• _Data under study_:
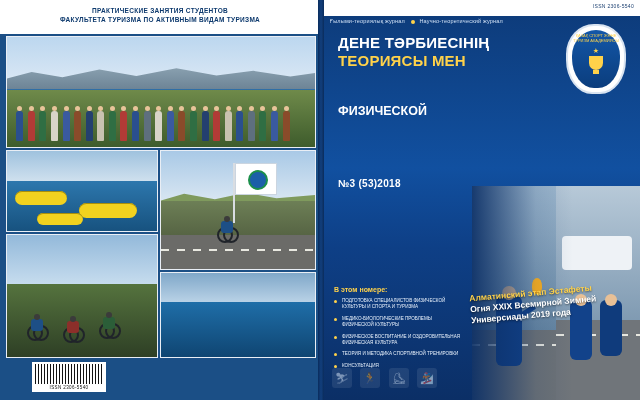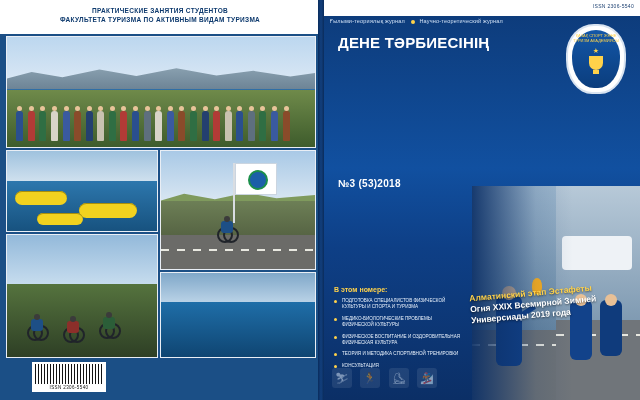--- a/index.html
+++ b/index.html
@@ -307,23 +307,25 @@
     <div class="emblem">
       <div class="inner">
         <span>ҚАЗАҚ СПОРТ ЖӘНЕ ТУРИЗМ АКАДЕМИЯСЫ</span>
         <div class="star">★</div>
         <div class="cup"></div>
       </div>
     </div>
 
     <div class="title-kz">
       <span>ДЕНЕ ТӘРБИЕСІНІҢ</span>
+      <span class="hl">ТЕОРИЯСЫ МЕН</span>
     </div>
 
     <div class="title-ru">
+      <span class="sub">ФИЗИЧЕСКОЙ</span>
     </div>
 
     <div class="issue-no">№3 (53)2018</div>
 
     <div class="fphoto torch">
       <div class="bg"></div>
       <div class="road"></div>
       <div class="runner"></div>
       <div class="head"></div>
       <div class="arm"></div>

--

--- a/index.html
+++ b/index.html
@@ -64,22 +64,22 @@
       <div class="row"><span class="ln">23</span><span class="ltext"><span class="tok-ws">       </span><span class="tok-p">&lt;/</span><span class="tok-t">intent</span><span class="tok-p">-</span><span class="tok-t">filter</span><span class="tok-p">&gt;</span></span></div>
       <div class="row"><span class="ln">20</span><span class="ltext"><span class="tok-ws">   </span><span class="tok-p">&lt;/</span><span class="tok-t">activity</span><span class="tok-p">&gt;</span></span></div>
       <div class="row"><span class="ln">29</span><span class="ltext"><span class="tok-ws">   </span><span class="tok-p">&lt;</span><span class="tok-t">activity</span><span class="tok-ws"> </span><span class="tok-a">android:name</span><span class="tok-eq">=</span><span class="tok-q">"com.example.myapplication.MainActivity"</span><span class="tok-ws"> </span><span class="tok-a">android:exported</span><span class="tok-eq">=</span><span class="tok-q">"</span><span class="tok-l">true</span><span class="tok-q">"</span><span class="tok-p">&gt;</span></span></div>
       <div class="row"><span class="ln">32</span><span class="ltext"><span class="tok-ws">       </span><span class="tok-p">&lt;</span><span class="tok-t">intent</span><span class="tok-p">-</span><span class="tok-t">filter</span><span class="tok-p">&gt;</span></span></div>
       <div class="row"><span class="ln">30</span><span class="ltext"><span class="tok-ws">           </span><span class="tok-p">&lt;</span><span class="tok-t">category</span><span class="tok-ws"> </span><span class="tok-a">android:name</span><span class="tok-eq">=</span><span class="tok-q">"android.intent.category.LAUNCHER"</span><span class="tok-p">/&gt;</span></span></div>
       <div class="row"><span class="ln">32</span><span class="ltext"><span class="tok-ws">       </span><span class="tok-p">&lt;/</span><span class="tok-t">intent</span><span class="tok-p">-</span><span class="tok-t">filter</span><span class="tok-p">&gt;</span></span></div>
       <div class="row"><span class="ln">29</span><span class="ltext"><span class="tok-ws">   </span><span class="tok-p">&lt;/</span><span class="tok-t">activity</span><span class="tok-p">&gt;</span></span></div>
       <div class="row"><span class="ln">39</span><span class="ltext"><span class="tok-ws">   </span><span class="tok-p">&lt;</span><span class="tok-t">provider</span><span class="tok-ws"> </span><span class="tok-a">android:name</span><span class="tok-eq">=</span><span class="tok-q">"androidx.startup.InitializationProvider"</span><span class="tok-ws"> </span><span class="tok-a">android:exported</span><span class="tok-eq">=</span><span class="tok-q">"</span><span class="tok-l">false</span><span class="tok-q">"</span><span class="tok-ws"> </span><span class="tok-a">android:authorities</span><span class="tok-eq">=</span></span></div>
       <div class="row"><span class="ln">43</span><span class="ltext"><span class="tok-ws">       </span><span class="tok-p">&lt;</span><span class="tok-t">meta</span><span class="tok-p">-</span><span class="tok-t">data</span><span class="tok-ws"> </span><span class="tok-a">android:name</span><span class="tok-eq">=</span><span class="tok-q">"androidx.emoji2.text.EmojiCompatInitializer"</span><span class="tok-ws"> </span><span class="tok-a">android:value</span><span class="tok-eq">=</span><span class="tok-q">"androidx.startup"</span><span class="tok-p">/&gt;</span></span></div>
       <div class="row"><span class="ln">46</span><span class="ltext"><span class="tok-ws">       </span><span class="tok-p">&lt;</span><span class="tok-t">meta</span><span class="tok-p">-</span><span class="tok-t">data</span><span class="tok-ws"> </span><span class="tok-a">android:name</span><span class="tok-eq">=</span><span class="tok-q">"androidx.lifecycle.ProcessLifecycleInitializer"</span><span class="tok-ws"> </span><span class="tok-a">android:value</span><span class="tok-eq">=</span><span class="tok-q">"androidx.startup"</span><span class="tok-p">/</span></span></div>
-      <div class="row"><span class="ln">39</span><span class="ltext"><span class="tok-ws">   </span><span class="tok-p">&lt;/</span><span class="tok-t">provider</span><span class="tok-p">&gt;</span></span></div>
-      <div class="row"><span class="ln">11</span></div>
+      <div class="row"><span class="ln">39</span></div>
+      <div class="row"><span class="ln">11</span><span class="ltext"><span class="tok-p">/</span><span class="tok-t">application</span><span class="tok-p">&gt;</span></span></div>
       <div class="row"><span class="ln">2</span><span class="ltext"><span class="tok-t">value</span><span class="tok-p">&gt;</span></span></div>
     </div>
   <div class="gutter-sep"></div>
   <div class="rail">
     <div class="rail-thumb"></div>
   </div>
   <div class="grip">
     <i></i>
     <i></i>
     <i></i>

• _Exercise directions_: Scan the material above. Copy each line where "rail" occurs.

• _Reply_:
   <div class="rail">
     <div class="rail-thumb"></div>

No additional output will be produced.